Gérald Ghislains Konzept für Histoires de Parfum - posthum historischen Persönlichkeiten Celebrity-Düfte aufzunötigen - fand ich zunächst alles andere als überzeugend, erinnerte mich solches Gebaren doch zwangsläufig an die unselige Creed-Masche, nur dass es Monsieur Ghislain noch dreister trieb.
Doch weit gefehlt: Gérald Ghislain behauptet schließlich nicht Casanova habe ‚1725’ getragen, was Creed-scher Unsinn wäre, sondern allein, dass diese historische Gestalt ihn zu diesem Duft inspiriert habe.
So muss ich nach anfänglicher Skepsis nun doch gestehen: die Ergebnisse sprechen fast ausnahmslos für sich.
Neben Gérald Ghislain, dem kreativen Kopf des Unternehmens, wird immer wieder Sylvie Jourdet genannt. Madame Jourdet ist Meisterpafümeurin, sowie Managerin von ‚Creassence’, langjährige Leiterin der ‚French Society of Perfumers’, Professorin an der ‚IPISCA -Institut Supérieur International du Parfum de la Cosmétique et de l'Aromatique’ – und seit einiger Zeit, auf Empfehlung der heutigen IWF-Chefin Christine Lagarde, Trägerin des Ordens ‚Chevalier de la Legion d’Honneur’. Beide bilden eine Art Tandem hinter den Düften von ‚Histoires de Parfums’. Ob Madame Jourdet auch für die letzten Werke des Unternehmens, das Tuberosen- sowie das allerneuste Oud-Trio, verantwortlich ist, weiß ich nicht, für die Jahreszahlen-Düfte wurde sie jedenfalls von Gérald Ghislain bestätigt.
Alle diese Düfte sind meiner Ansicht nach wirklich gut gelungen, aber besonders gut gerieten ‚1740 Marquis de Sade’, und mit kleinem Abstand dahinter ‚1725 Casanova’.
Dabei ist es ja ziemlich heikel solche Gestalten zu Paten zu wählen, assoziiert doch so gut wie jeder die immergleichen Stereotypen mit ihnen: Marquis de Sade - dekadenter und liderlicher, Lüstling; Giacomo Casanova - unverbesserlicher Schürzenjäger unter gepuderter Perücke. Wie jedoch die olfaktorischen Entsprechungen dieser Stereotypen riechen könnten, darüber dürfte es deutlich weniger Einvernehmen geben, empfindet doch der Eine den Geruch von Leder und Imortelle als gar nicht lüstern und dekadent, während den Anderen Lavendel und Mandel überhaupt nicht verführen, sondern eher kalt lassen.
Es handelt sich also nur um äußerst anfechtbare Versuche der Annäherung an allseits bekannten Personen, vermittels Düften, die solch starke Charaktere wiederzuspiegeln versuchen.
Nicht jeder wird sie darin erkennen.

_DATENAUSZUG_

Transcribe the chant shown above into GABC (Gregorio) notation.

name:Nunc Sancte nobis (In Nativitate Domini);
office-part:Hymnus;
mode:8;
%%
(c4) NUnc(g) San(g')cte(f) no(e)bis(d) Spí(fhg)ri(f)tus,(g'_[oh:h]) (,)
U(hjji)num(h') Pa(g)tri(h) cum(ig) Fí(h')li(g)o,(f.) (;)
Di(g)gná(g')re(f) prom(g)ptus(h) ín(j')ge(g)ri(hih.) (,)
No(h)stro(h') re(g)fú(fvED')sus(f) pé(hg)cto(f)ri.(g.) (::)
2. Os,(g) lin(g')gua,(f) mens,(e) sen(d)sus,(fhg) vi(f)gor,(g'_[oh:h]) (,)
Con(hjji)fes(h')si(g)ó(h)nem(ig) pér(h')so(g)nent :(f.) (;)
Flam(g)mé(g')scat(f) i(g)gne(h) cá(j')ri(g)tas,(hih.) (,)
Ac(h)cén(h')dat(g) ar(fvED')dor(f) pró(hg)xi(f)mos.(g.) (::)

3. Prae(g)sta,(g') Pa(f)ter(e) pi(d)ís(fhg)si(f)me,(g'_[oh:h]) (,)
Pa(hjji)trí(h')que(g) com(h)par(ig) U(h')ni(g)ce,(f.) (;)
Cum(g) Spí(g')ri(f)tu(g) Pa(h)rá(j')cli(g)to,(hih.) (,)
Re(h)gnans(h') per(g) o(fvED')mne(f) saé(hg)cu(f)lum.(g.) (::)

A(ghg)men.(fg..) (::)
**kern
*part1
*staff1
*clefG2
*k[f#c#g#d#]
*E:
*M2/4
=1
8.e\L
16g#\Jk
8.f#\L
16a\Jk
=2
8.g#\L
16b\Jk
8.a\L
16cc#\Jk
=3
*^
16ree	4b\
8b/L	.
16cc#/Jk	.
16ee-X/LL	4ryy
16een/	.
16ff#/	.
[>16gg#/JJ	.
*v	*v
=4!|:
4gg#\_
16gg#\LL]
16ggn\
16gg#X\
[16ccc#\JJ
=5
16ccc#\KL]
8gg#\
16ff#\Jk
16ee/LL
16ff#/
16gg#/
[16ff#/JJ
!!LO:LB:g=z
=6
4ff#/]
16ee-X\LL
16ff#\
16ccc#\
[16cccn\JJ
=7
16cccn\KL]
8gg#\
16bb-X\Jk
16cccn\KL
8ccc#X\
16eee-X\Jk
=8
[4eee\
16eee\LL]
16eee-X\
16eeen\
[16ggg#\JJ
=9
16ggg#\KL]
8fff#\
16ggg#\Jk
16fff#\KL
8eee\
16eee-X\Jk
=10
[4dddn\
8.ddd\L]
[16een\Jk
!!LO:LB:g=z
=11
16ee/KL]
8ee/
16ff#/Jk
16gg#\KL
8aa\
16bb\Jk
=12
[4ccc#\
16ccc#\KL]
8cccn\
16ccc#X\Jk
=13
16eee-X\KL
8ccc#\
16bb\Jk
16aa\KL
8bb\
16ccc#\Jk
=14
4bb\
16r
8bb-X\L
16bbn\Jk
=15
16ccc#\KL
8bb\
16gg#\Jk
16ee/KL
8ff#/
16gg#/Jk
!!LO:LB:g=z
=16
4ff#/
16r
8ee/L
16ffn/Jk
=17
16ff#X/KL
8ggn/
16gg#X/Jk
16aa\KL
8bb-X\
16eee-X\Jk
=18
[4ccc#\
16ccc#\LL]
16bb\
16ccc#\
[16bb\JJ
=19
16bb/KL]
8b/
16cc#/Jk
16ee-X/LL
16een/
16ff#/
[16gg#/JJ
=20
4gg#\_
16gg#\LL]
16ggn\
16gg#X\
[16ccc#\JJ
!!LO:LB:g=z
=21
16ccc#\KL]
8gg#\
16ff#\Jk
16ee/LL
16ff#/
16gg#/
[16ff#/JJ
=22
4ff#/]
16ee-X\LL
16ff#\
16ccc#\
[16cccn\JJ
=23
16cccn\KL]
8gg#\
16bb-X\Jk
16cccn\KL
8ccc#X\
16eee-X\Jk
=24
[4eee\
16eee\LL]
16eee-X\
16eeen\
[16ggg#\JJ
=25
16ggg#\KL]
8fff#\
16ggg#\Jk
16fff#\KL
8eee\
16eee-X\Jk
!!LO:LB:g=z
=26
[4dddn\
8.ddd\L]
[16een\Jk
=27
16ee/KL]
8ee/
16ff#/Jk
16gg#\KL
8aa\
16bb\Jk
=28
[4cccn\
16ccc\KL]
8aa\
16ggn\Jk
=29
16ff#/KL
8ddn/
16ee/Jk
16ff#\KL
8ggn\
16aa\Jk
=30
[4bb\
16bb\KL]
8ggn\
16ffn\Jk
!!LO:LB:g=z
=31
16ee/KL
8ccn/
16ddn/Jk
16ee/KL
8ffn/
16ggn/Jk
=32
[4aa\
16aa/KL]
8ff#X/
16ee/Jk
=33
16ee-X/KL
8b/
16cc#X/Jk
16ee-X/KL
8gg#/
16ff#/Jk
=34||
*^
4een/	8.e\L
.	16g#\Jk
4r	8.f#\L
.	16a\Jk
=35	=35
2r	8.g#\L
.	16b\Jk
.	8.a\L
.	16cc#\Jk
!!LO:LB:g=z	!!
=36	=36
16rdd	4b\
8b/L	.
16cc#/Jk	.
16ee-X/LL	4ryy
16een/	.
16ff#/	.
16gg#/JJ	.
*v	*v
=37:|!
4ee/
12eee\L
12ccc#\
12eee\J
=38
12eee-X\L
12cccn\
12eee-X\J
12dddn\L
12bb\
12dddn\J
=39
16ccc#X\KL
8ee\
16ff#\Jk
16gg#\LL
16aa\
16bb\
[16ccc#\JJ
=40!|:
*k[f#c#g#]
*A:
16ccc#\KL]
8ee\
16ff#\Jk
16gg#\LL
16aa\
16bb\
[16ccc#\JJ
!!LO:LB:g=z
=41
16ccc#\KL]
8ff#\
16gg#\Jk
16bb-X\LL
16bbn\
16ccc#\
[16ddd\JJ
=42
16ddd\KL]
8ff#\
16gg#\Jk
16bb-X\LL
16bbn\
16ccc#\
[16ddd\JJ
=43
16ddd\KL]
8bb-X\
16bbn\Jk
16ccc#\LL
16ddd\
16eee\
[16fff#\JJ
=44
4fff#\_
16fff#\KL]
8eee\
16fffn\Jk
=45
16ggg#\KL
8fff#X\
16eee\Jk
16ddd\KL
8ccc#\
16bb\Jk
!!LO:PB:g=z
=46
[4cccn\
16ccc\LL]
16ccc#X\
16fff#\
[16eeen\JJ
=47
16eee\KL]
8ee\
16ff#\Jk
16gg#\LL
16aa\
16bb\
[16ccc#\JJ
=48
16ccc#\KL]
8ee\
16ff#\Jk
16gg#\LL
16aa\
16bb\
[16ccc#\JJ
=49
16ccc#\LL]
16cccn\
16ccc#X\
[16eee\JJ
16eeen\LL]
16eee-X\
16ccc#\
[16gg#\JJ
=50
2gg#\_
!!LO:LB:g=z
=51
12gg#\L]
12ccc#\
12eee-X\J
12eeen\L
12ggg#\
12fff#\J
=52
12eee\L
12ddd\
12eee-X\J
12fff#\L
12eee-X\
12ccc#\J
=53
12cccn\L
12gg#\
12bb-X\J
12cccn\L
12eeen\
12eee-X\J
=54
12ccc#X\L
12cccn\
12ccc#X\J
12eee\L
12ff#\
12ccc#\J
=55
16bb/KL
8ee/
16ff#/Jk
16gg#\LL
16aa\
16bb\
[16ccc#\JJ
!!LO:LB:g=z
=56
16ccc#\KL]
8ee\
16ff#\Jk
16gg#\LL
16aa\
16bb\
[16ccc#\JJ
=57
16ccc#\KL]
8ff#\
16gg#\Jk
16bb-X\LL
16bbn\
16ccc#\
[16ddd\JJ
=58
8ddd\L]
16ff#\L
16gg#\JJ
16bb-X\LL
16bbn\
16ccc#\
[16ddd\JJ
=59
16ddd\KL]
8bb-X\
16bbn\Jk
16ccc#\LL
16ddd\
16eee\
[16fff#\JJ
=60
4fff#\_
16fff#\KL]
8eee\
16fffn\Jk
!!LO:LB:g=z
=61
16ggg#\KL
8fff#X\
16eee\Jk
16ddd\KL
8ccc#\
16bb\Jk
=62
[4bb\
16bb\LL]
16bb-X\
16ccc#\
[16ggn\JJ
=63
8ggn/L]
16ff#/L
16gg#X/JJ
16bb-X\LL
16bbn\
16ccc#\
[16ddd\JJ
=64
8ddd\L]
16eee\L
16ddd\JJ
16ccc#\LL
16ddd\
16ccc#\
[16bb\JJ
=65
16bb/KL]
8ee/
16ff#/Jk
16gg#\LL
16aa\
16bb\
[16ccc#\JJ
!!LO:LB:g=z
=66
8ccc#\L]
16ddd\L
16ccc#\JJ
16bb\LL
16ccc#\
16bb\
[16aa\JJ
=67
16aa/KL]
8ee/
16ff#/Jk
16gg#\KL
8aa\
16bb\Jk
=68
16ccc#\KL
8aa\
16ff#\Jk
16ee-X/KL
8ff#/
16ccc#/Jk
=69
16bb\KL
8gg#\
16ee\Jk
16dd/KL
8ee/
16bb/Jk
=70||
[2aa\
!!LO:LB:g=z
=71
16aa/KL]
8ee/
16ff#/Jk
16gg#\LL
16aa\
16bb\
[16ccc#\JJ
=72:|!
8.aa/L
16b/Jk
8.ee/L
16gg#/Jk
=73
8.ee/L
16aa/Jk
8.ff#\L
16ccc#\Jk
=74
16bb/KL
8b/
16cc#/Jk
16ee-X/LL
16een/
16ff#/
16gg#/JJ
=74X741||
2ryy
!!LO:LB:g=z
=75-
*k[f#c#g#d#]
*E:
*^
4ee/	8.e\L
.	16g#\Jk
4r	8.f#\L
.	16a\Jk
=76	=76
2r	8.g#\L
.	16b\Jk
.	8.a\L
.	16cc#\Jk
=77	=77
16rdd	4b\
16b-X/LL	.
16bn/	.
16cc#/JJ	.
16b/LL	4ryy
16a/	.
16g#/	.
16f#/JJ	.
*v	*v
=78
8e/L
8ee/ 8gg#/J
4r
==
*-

_AUFGABEN_
- A) Welche beiden Düfte sind laut dem Textauszug besonders gut gelungen?
- B) Kopiere aus dem Textauszug wörtlich den Abschnitt von „Alle diese Düfte“ bis einschließlich „dahinter ‚1725 Casanova’.“.

_LÖSUNGEN_
- A) Besonders gut gelungen sind ‚1740 Marquis de Sade‘ und mit kleinem Abstand dahinter ‚1725 Casanova‘.

- B)
Alle diese Düfte sind meiner Ansicht nach wirklich gut gelungen, aber besonders gut gerieten ‚1740 Marquis de Sade’, und mit kleinem Abstand dahinter ‚1725 Casanova’.